Jeżeli doprowadzimy do przeciążenia konstrukcji, bo będziemy ją nosić 4-5-6-7 tygodni, to sam ciężar końcówki paznokcia spowoduje, że produkt będzie się odrywał. Na zasadzie dźwigni. Odrywał, ciągnąć za sobą zewnętrzne warstwy paznokcia.
I nie będzie to wina „złej hybrydy” czy „szkodliwego żelu”.
Nie będzie to też uchybienie ze strony stylistki.
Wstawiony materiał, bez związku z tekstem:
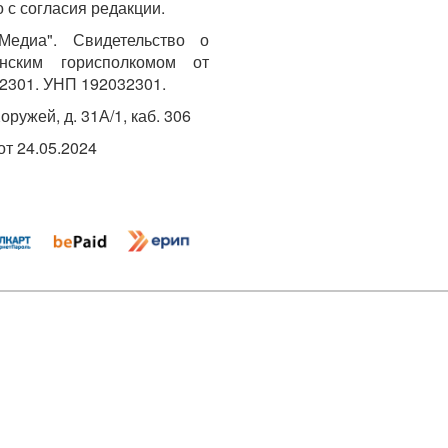
 с согласия редакции.
едиа". Свидетельство о
инским горисполкомом от
2301. УНП 192032301.
Хоружей, д. 31А/1, каб. 306
т 24.05.2024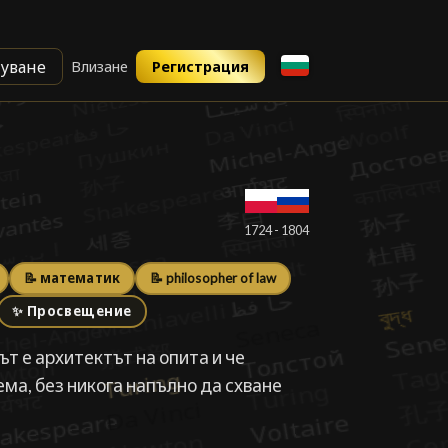
уване
Влизане
Регистрация
█
1724 - 1804
📝 математик
📝 philosopher of law
✨ Просвещение
т е архитектът на опита и че
ма, без никога напълно да схване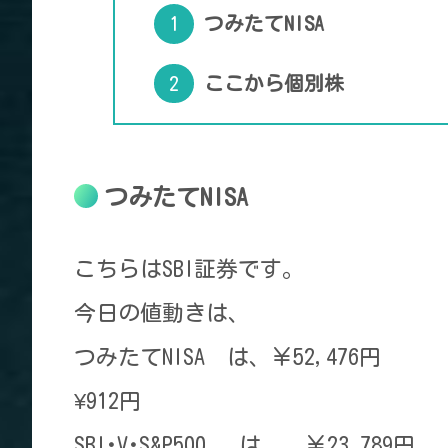
つみたてNISA
ここから個別株
つみたてNISA
こちらはSBI証券です。
今日の値動きは、
つみたてNISA は、￥52,476円
¥912円
SBI･V･S&P500 は、 ￥23,789円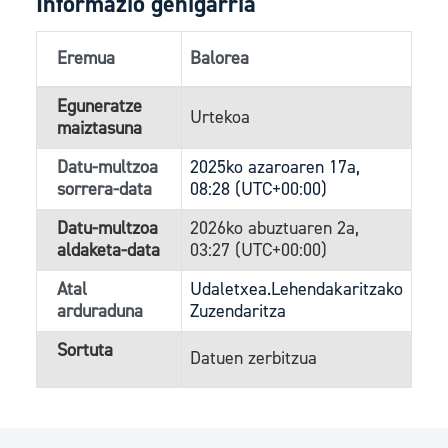
Informazio gehigarria
Eremua
Balorea
Eguneratze
Urtekoa
maiztasuna
Datu-multzoa
2025ko azaroaren 17a,
sorrera-data
08:28 (UTC+00:00)
Datu-multzoa
2026ko abuztuaren 2a,
aldaketa-data
03:27 (UTC+00:00)
Atal
Udaletxea.Lehendakaritzako
arduraduna
Zuzendaritza
Sortuta
Datuen zerbitzua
Będzie to niestety niefrasobliwość (eufemizm ryczący jak jeleń na rykowisku🦄) klientki, która nie zgłosiła się na czas, na zabieg uzupełnienia lub odnowy.
Dlatego miłe Panie!
Pilnujmy terminów. 💣
Bo szkoda Waszych paznokci!
Później będzie lament, że zniszczone… 😊
Ale pytanie do Stylistek… jest nieco lepiej ze świadomością klientek? Niż kilka lat temu?